Many lipase genes have been isolated from genomic libraries of cultured microorganisms (Chung et al. 1991; Oh et al. 1999; Martinez and Soberon-Chavez 2001; Rahman et al. 2003; Ruiz et al. 2003). However, a large fraction of the microbial diversity in an environment is lost due to the difficulties in enriching and isolating microorganisms in pure culture. Several approaches were developed to overcome this problem, as mentioned in Introduction. To screen a DNA library of environmental sample, enough purified environmental DNA and gene-specific oligonucleotide probes should be prepared. Otherwise, a sensitive assay on functional gene products should be developed. All this means lots of hard work and higher costs. Fortunately, two highly conserved regions were found by comparing the amino acid sequences of over 20 lipases from Pseudomonas sp. Based on the two highly conserved regions, degenerate primers JBPF1 and JBPR1 (Table 1) were designed to amplify partial sequence of lipase genes. Then the full-length lipase genes were obtained by genome-walking method. It was an effective method for isolating lipase genes from environmental sample, and fewer environmental DNAs were needed than for constructing a DNA library of environmental sample. We successfully isolated two novel lipase genes (lipJ02 and lipJ03) from environmental sample DNA via this method. Sequence alignment through BLAST (Altschul et al. 1997) showed that lipJ02 and lipJ03 were two novel lipase genes from uncultured Pseudomonas sp. If conserved regions can be found from different genera, different lipase gene can be obtained by this method.

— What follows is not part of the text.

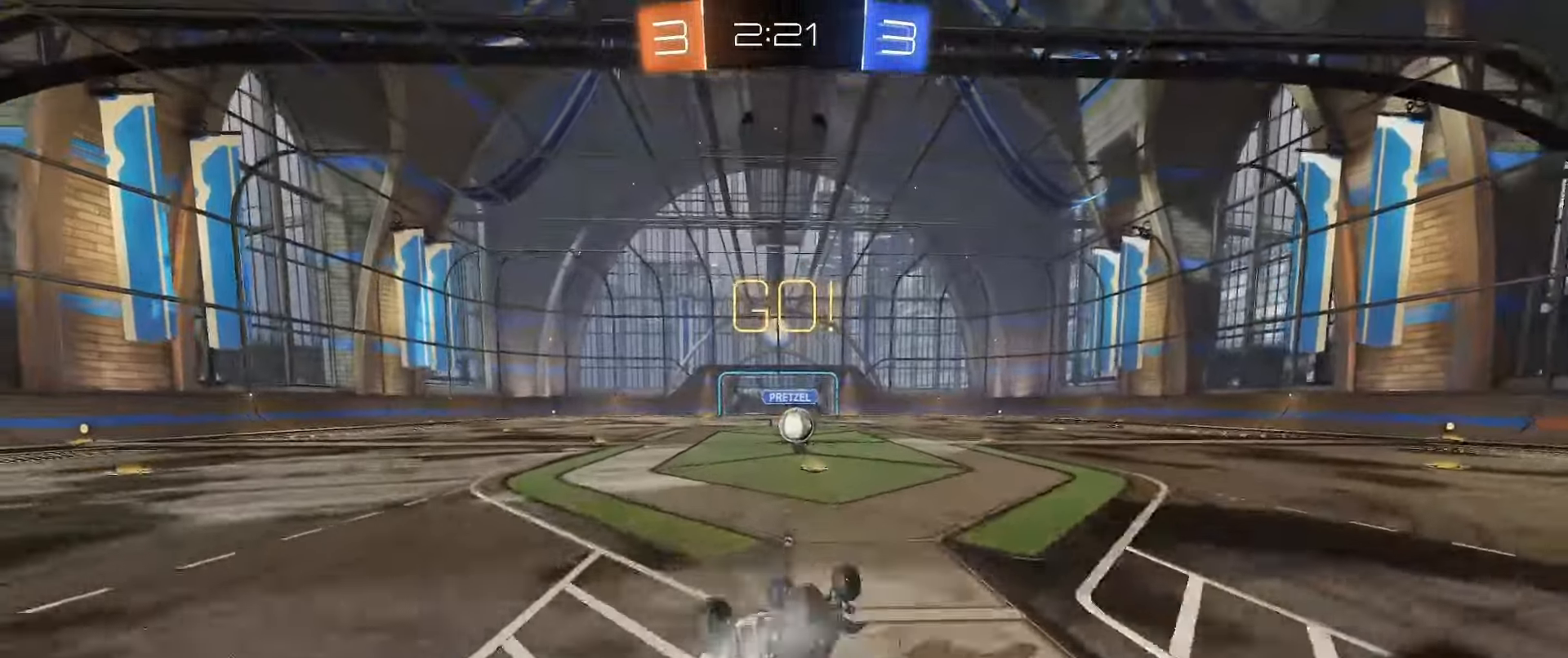
{"buttons": ["L1"], "left_stick": "center", "right_stick": "center", "events": [[117, "B", "up"], [300, "L2", "up"], [350, "left_stick", "center"]]}
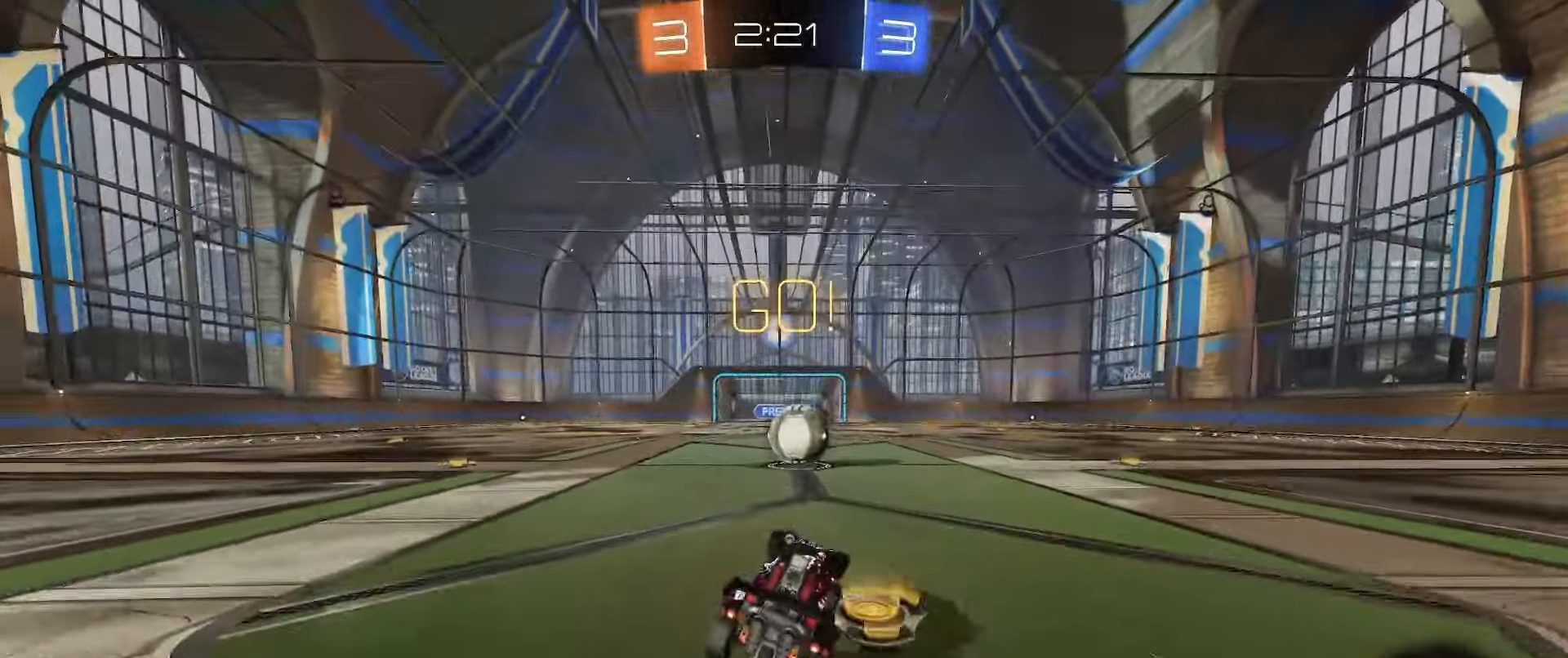
{"buttons": ["A", "L1"], "left_stick": "up-right", "right_stick": "center", "events": [[17, "left_stick", "down-left"], [217, "left_stick", "center"], [233, "A", "down"], [300, "A", "up"], [367, "left_stick", "up-right"], [467, "A", "down"]]}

The lipase genes lipJ02 and lipJ03 have been expressed in a heterologous fungal host, P. pastoris KM71. Generally, recombinants are screened by PCR from numerous transformants, and the expression pattern should be analyzed individually. We screened the recombinants by BMMY plates supplemented with olive oil and rhodamine B, and PCR was only used to identify the recombinant. Our main concern was the functional lipases expressed and secreted by the recombinants, which made screening recombinants easier and more direct, and less costly, too. It is a high throughput method for screening the recombinant P. pastoris. Since the major protein expressed by recombinant P. pastoris were secreted lipases, the recombinant protein could be conveniently purified from culture supernatants.